Friday, March 23, 2012

Book Review: Eduardo Corral's Slow Lightning

This review is more high praise than anything else.  I have said it before, but I refuse to waste my energy writing bad reviews.  I prefer to write reviews where I can heap on praise and admiration.  Here is yet another example.  I am certain this review will not influence many people to go buy the book.  In my own way of thinking, Slow Lightning by Eduardo Corral is probably the most anticipated book of poetry in the past several years, and rightly so.  We have all witnessed what talent and integrity amount to in the publication of this book, and that is just the way it is.  However, if you are on the fence about this book, know now I have nothing bad to say about it.  It is about as perfect a book can be, and in my humble estimation the very reason why the Yale Series of Younger Poet may still call itself relevant.

 * * *

Slow Lightning
Eduardo C. Corral
76 pp.,  Yale University Press
forward by Carl Phillips
ISBN: 978-0-300-17893-7

I am probably the quintessential fool for telling any of you about how wonderful Eduardo Corral’s poetry is.  After all, most any of you who are reading this review have known this for years, and we have all been anticipating this book for quite some time.  However, I am going to put effort into something which should need no effort:  Convince you to buy Eduardo’s book, Slow Lightning.  Before starting, I must say my knowledge of Eduardo the poet is far greater than my knowledge of Eduardo’s poetry.  Prior to reading this book, I had only seen a handful of his poems in various on-line journals.  In this telling I can assure you there is something synergistic about reading his book as opposed to reading one or two poems catch-as-catch-can.

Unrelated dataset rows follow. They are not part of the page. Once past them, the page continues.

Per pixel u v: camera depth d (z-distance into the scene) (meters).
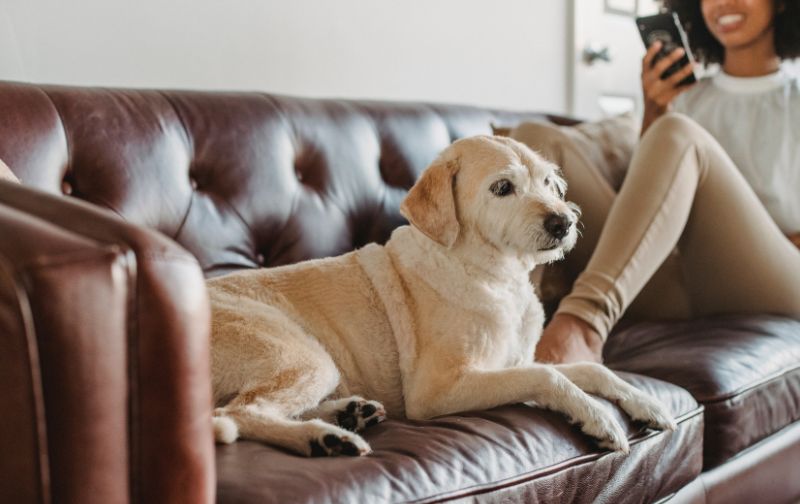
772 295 1.81
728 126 2.19
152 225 1.39
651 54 2.07
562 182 1.53
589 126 2.23
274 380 1.14
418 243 1.38
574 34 3.09
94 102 1.39
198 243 1.45
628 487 1.17
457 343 1.26
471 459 0.99
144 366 0.66
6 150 1.24
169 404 0.68
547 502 1.04
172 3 1.89
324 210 1.67
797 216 2.06
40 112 1.31
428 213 1.34
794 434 1.62
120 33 1.80
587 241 1.94
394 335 1.33
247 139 1.57
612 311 1.57
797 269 1.83
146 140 1.42
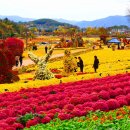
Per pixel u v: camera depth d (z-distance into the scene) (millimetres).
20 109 20797
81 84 29203
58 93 25359
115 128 13688
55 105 20844
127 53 80062
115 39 132750
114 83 27266
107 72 40094
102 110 18984
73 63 41250
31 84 33312
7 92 28578
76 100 21156
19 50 45906
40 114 18266
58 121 17188
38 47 124062
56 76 40500
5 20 196625
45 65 38875
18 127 17141
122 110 18047
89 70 48656
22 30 196000
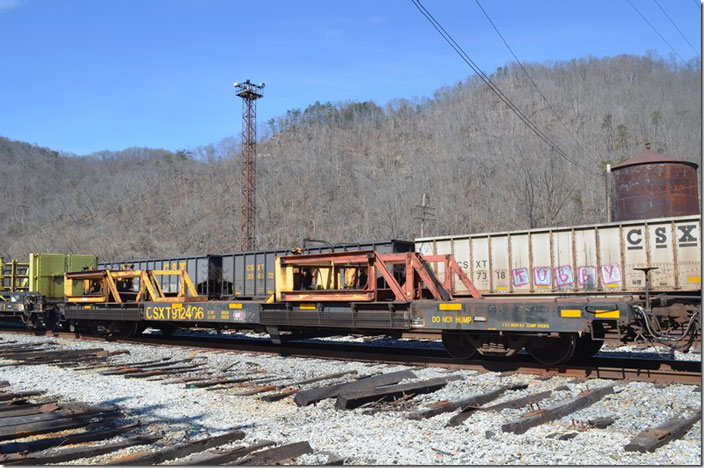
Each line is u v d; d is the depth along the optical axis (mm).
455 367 10422
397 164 118625
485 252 20188
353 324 11406
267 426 6742
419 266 11016
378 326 11078
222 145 152625
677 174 21703
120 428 6617
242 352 13523
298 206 98000
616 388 8242
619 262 17453
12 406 7773
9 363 12195
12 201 146750
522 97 140250
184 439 6188
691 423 6227
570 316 8977
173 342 15500
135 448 5918
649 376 8742
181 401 8289
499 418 6695
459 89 167500
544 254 18922
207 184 121875
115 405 7891
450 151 112375
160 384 9641
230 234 91188
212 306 13945
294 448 5531
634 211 22234
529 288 19141
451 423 6531
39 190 155875
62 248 102750
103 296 17188
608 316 8656
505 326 9594
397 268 14195
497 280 19859
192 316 14312
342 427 6570
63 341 17234
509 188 71250
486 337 10297
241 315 13352
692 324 8797
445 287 11250
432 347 13570
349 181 107125
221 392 8883
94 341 17188
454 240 20969
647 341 8938
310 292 12219
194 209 108000
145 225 108562
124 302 16500
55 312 20031
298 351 12797
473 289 10898
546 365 9648
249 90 44938
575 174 70062
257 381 9750
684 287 16281
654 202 21781
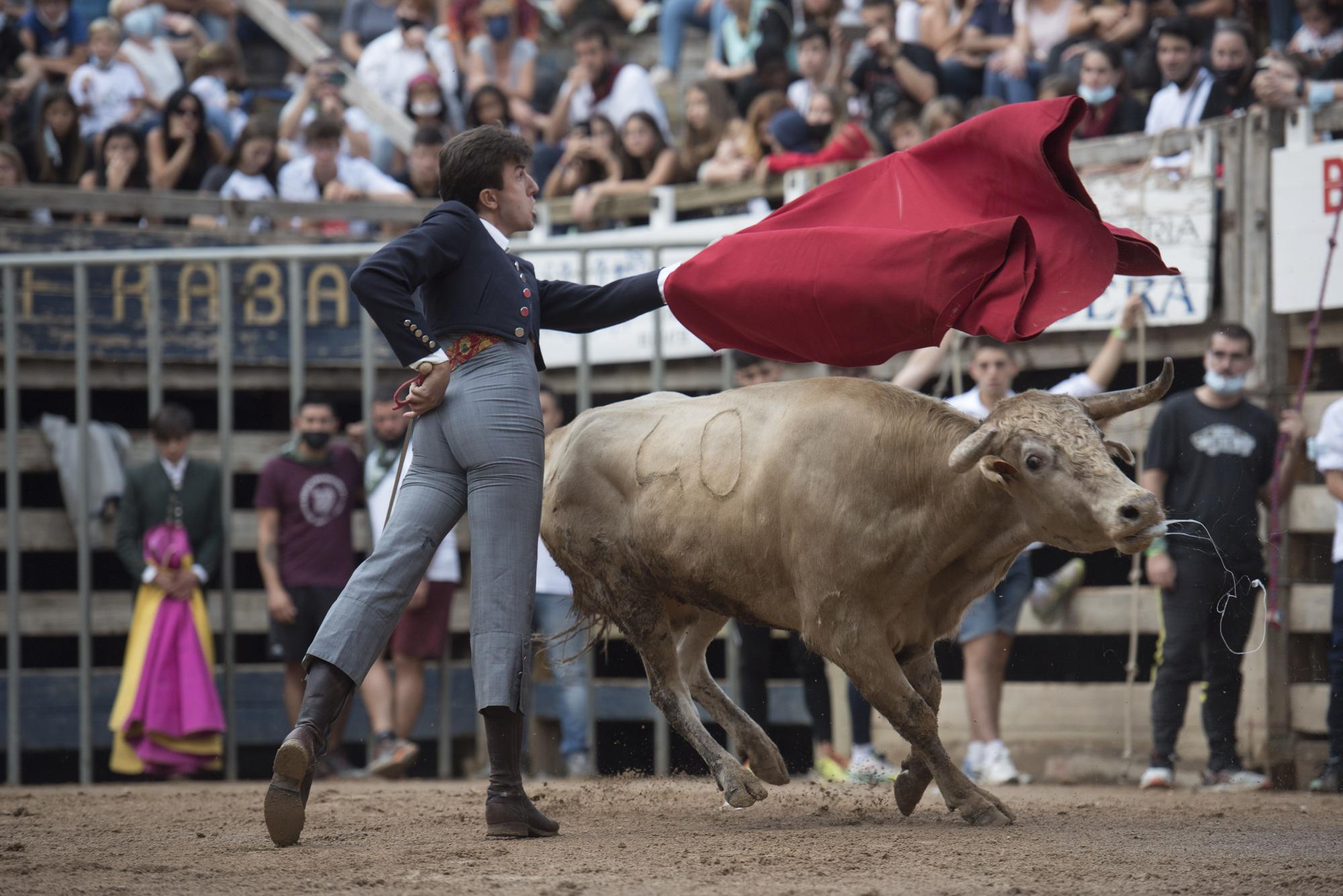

My first look at Slow Lightning was sporadic.  I usually thumb through a book before I start reading it seriously.  It gives me a sense of what I am going to be able to expect.  I stopped on occasion, read a poem or two, and then would look at how individual poems are structured.  Normally this gives me a good sense, like I said before, but with Corral’s book, it was no preparation at all.  Oh, I knew his poems were going to slip between English and Spanish, and I knew some poems for formatting were printed on their sides, but those things, if you will allow, are cosmetic.  Important in the final analysis, yes, but cosmetic.  What I am talking about here is language.  I am talking about Corral’s ability to be expansive and terse; formal and informal; elegiac and joyous. 

I wish I could avoid talking about contradictions in this quasi-review.  I wish I could give you a straightforward analysis of the poems and structure of the book, but my saying expansive and terse, elegiac an joyous are only a beginning at best.  I hesitate to say something superficial such as confessional, but these poems are so intimate and personal I find it difficult to ignore their immense presence as I think back on them.  Corral finds the most apt places in his poems to divulge this information, and much of what he reveals is hidden in the context of narration, which belies its significance until you are right on top of it.  By then it is too late.  You can do nothing to prepare yourself and you cannot deflect any of the impact.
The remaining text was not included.